Despite the strong economy and burgeoning company profits, workers’ wages have remained stagnant. It brings to mind a statement by the Red Queen in Alice in Wonderland: “in my kingdom, you have to run as fast as you can just to stay in the same place.”
According to Forbes magazine, in April of 2021 the number of billionaires rose by 30% over 2020, and they added trillions to their total net worth from the previous year.
In arguing for a strong capitalist economy, conservatives say that every citizen should have the opportunity to accumulate wealth, an assertion that nearly all liberals and democratic socialists would affirm. However, the prevailing capitalist dogma only allows minimal consideration of the social wage which, of course, includes salary, but also stresses family health coverage, vacation entitlements and retirement benefits. Dealing seriously with these important matters calls for Trade Union representation, a fact stressed by President Biden, who strongly encourages workers to organize.
The entitlement to wealth derived from inheritance is also very important.
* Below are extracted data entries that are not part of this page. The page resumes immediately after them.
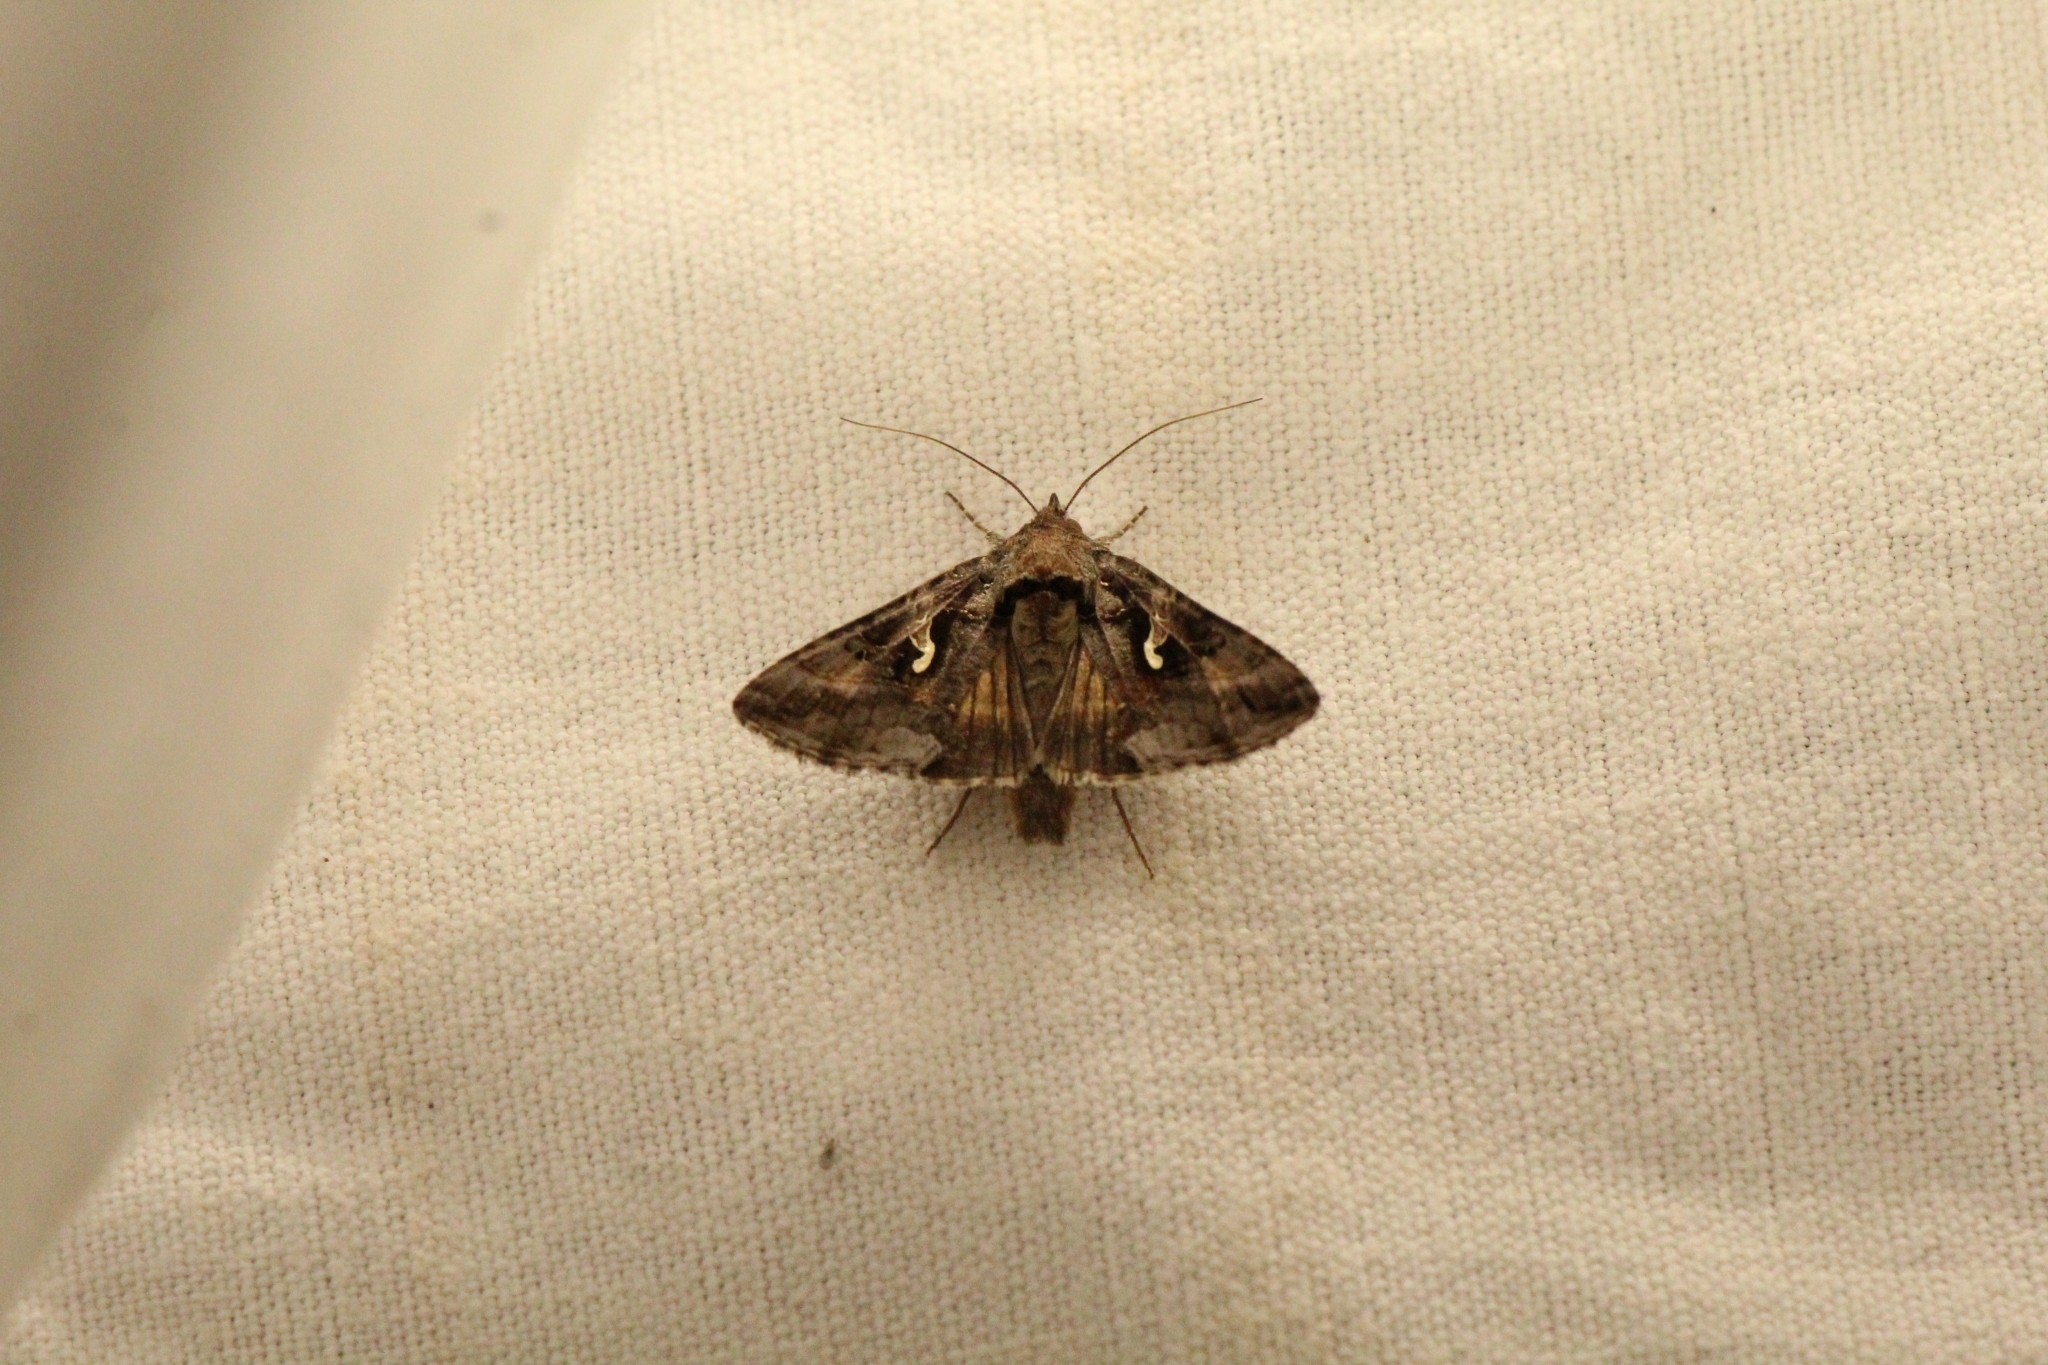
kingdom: Animalia
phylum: Arthropoda
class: Insecta
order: Lepidoptera
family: Noctuidae
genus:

Right now, the descendants of rich people are set up for life, thanks to their parents’ or grandparents’ hard work and ingenuity. We are talking about the increasing number of idle rich people living off trusts that were created by previous family members now in the grave.
Is it good for society and for the growing number of wealthy individuals involved that they never have to worry about doing a day’s work? Their parents or grandparents have bought them a lifestyle that doesn’t include the daily character-building struggles of holding a job.
This was a major point of debate among conservatives in times past, but is rarely heard discussed today. Should we have a privileged class of people who, because of an accident of birth and without any effort on their part, grow up with unearned millions in their accounts?
Over the next few decades about 68 trillion dollars will be passed on from baby boomers to their heirs – by far the greatest inter-generational transfer of wealth in history.
Increasing numbers of young people realize that the dice is loaded against them. In an interesting study of 18-34 year-olds in America completed two years ago, 44% of respondents expressed a preference for a socialist system for their country, two points ahead of people favoring capitalism.
Laws passed in Congress are hugely influenced by the multiplicity of company lobbyists that gather every day in Washington. They dole out about $700,000 dollars in political contributions for every $100,000 donated by social service groups to promote their agenda.
Taxation laws form a big part of what the rich seek to influence. How efficient are they in twisting the system to their own advantage? In "The Triumph of Injustice," Emmanuel Saez and Gabriel Zuchman show that working class people pay 25% of their income in federal, state and local taxes; the middle class pays 28% with those deemed upper-middle parting with a few percentage points more; the top super-rich citizens lose just 23% to the various government taxes.
According to the prestigious Tax Notes, shifting a hundred billion into enforcement by the IRS would yield 1.4 trillion – nearly all from very high earners.
Why do regular employees in, for instance, warehouses and offices, not rebel against such unfair abuses? That is a difficult question. Thomas Frank in his famous book "Whatever Happened to Kansas" argued strongly that his fellow citizens in that state were voting in one election after another against their economic self-interest because of hot-button cultural issues, usually tinged with guns or race.
Oliver Goldsmith’s powerful lines in "The Deserted Village" from another century still resonate today at a time of flagrant poverty and inequality: “Ill fares the land to hastening ills a prey/ Where wealth accumulates and men decay.”